JAKARTA — Praktisi hukum Agus Widjajanto mengatakan kebebasan berkarya harus diiringi dengan tanggung jawab moral terhadap publik. Hal itu ia sampaikan menyusul polemik film dokumenter Pesta Babi: Kolonialisme di Zaman Kita.
Polemik terkait film tersebut perlu disikapi secara objektif dan proporsional dalam kerangka demokrasi serta kebebasan berekspresi. Karya dokumenter, menurut Agus, sebagai produk independen memiliki ruang untuk menyampaikan kritik sosial dan realitas yang dianggap penting pembuatnya.
Namun, Agus menilai distribusi film di luar jalur bioskop komersial dan tanpa proses sensor resmi juga memiliki konsekuensi dalam ruang publik. “Dalam negara demokratis, karya dokumenter adalah bagian dari kebebasan berekspresi dan kebebasan artistik. Tetapi kebebasan itu tetap harus berjalan bersama tanggung jawab moral, akurasi data, dan sensitivitas sosial,” katanya, dikutip Jumat (15/5/2026).
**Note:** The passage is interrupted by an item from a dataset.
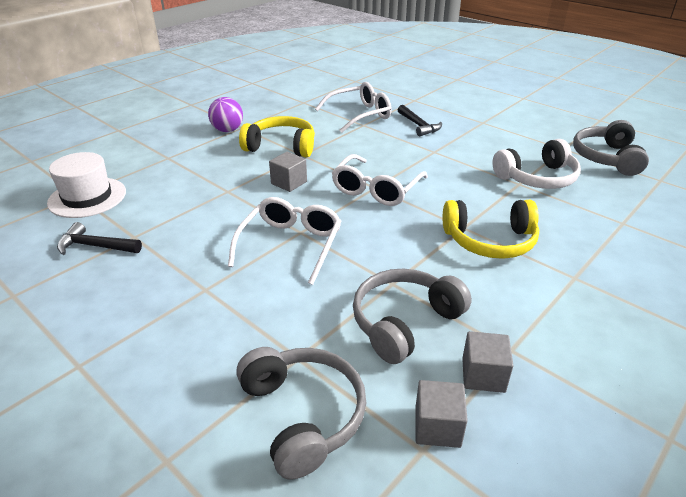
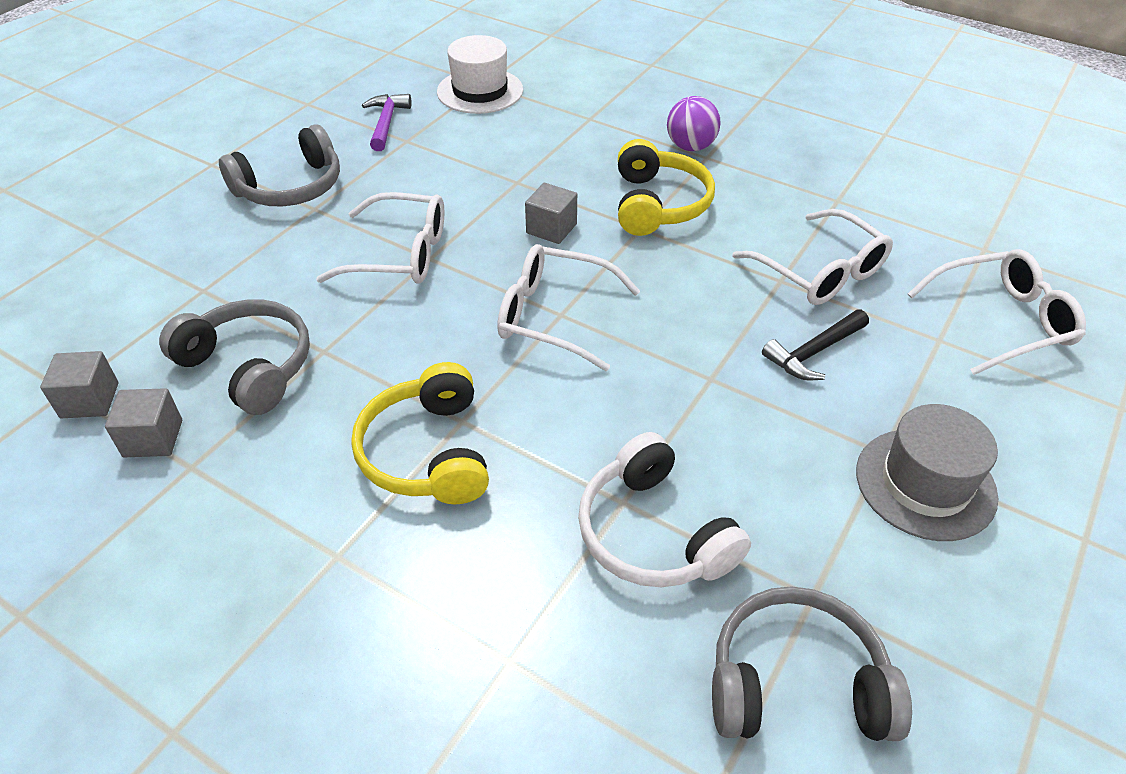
camera: 80 degrees right, 10 degrees up
(95, 246) = (386, 123): black hammer -> purple hammer
(303, 415) = (127, 305): grey headphones -> grey headphones (291, 187)
(404, 87) = (1001, 321): none -> white glasses
(499, 118) = (925, 484): none -> grey hat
Ia menegaskan kritik tidak selalu mutlak benar dan respons terhadap kritik juga tidak otomatis dapat dianggap anti-demokrasi. Karena itu, narasi tanpa sensor yang ramai di media sosial tidak boleh dipahami secara hitam-putih.
Tayangan tanpa sensor berpotensi memunculkan framing yang tidak bertanggung jawab, terutama jika berdampak terhadap opini publik, politik, maupun persoalan hukum. “Demokrasi bukan ruang hitam-putih. Demokrasi adalah ruang dialog yang memberi tempat pada kritik, tetapi juga membuka ruang klarifikasi, verifikasi, dan tanggung jawab terhadap fakta, dan tanggung jawab kepada masyarakat bangsa dan negara sebagai warga negara,” katanya.
Agus menambahkan, sebuah film dokumenter tidak cukup hanya kuat secara sinematografi dan emosional, tetapi juga harus mampu mempertanggungjawabkan narasi yang dibangun kepada publik.
“Dokumenter bukan sekadar membangun emosi penonton. Dokumenter juga membawa tanggung jawab akademik dan etik, terutama ketika berbicara tentang isu sensitif seperti Papua, kolonialisme, ketimpangan sosial, dan relasi negara dengan masyarakat, maka harus berbasis data dan fakta,” tuturnya.